ACTIVITY: Copy out the lines of the records verbatim, from the line with "- -Chủ tịch HĐQT - TS. Lê Trường Tùng" to the line with "## IV. Đại học FPT cơ sở Hà Nội", both included.

DATA EXTRACTS:
————
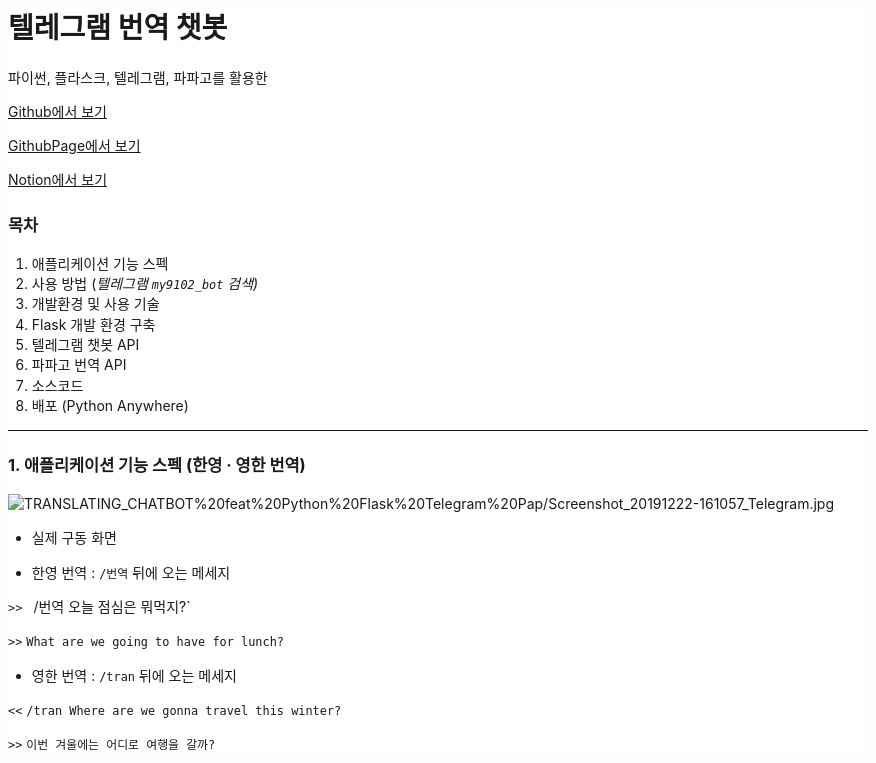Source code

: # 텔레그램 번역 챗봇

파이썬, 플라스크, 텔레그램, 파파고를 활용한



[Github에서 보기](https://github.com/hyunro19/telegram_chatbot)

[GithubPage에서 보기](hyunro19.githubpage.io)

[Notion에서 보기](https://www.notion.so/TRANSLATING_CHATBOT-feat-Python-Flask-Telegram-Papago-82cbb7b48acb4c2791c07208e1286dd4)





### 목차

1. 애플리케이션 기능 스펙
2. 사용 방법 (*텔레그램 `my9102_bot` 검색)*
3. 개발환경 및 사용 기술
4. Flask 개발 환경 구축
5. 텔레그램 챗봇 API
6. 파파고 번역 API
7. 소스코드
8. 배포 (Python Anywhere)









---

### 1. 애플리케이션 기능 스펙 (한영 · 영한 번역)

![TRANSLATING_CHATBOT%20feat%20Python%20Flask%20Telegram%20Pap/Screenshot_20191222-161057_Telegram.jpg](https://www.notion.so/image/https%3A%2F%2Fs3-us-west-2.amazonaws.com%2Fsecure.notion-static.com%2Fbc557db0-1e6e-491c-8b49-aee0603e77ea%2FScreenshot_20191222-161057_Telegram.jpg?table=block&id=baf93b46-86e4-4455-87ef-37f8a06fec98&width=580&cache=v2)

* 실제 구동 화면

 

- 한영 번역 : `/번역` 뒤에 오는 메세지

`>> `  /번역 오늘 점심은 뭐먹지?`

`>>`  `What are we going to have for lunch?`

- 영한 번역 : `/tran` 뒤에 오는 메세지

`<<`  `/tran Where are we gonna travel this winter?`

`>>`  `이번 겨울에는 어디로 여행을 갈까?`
————
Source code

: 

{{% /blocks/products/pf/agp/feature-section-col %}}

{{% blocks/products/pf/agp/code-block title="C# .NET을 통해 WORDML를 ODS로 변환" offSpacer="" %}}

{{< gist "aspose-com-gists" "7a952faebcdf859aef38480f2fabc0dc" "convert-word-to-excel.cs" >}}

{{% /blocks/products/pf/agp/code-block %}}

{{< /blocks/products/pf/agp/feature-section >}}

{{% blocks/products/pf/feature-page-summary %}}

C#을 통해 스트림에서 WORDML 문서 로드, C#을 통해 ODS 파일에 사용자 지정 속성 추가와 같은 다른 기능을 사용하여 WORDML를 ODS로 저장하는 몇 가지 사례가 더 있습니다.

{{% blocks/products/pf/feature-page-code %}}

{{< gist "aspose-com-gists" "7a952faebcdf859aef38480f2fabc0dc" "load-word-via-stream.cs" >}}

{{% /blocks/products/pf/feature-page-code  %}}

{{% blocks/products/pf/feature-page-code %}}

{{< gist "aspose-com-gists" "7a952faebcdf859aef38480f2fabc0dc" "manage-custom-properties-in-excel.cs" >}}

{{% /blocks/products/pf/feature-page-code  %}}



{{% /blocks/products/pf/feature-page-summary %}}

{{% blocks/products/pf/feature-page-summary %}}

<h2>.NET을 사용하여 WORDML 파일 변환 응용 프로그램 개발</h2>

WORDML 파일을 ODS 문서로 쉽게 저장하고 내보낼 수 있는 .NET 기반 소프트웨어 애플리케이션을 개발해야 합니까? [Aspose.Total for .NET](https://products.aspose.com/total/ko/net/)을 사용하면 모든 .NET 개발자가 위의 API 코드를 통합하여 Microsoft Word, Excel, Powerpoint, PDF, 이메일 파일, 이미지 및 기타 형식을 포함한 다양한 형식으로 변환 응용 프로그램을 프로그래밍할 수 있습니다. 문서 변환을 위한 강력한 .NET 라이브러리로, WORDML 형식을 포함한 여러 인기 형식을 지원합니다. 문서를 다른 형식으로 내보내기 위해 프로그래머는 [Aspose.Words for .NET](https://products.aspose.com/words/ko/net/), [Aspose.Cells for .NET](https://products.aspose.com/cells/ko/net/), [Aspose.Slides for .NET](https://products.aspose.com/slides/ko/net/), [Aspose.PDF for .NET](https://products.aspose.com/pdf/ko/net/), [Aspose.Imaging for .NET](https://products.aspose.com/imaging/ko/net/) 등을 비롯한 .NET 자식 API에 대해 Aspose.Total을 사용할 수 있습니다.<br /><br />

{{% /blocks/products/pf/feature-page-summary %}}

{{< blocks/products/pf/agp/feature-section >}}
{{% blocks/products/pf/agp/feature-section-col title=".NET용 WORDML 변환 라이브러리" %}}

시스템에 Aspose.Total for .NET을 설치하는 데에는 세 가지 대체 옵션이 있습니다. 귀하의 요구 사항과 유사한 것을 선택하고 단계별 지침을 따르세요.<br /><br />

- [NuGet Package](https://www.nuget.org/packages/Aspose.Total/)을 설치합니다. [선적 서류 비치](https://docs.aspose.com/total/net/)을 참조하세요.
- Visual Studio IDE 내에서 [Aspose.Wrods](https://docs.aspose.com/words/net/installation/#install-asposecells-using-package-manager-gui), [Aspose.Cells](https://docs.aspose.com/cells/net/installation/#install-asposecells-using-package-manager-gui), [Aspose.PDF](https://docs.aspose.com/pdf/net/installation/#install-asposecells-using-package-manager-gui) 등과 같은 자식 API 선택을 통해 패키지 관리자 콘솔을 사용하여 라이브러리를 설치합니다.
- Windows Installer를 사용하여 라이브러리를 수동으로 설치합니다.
————
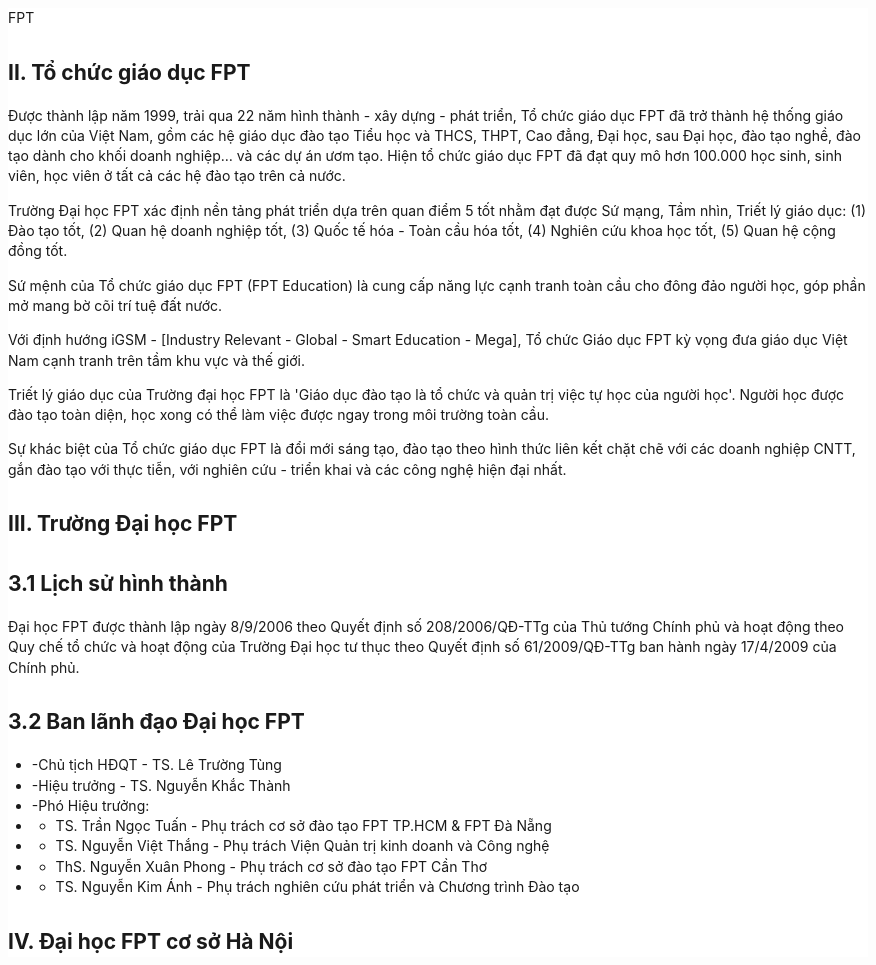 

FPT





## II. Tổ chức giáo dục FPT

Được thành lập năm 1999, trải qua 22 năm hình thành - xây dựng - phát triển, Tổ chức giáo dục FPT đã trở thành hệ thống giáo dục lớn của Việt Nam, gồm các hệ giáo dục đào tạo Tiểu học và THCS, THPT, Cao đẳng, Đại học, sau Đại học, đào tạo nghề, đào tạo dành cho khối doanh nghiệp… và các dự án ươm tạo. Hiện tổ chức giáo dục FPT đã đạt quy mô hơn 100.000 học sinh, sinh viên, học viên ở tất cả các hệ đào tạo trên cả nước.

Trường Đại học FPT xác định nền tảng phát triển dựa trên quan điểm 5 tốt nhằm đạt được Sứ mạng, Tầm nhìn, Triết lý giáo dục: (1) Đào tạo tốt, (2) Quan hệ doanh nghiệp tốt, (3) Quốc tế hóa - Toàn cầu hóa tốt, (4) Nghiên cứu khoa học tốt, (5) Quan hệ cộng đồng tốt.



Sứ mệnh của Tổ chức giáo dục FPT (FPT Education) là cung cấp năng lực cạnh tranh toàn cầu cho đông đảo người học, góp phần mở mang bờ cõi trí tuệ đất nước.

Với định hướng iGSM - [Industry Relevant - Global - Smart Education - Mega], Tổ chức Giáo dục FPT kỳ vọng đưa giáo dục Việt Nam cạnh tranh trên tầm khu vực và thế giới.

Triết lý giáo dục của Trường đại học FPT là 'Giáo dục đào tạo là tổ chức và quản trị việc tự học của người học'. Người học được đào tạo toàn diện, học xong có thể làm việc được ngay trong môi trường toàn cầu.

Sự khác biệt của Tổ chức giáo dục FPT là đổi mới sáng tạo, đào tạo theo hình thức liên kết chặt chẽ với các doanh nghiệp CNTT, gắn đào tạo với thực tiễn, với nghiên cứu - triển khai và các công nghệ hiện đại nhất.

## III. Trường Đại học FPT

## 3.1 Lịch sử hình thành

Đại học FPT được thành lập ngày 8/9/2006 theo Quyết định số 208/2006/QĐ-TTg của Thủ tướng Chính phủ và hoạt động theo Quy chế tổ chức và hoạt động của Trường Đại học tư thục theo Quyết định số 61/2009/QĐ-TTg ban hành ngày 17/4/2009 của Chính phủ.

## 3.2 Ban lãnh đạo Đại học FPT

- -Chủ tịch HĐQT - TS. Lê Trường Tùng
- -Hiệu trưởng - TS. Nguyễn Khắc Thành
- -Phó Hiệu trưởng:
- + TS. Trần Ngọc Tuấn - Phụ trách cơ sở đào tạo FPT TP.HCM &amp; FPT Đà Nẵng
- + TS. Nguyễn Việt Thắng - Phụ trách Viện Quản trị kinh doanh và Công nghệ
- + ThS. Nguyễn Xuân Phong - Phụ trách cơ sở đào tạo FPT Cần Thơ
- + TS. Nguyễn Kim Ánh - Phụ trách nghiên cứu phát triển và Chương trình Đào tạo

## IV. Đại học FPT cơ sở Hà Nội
————
REPLY:
- -Chủ tịch HĐQT - TS. Lê Trường Tùng
- -Hiệu trưởng - TS. Nguyễn Khắc Thành
- -Phó Hiệu trưởng:
- + TS. Trần Ngọc Tuấn - Phụ trách cơ sở đào tạo FPT TP.HCM &amp; FPT Đà Nẵng
- + TS. Nguyễn Việt Thắng - Phụ trách Viện Quản trị kinh doanh và Công nghệ
- + ThS. Nguyễn Xuân Phong - Phụ trách cơ sở đào tạo FPT Cần Thơ
- + TS. Nguyễn Kim Ánh - Phụ trách nghiên cứu phát triển và Chương trình Đào tạo

## IV. Đại học FPT cơ sở Hà Nội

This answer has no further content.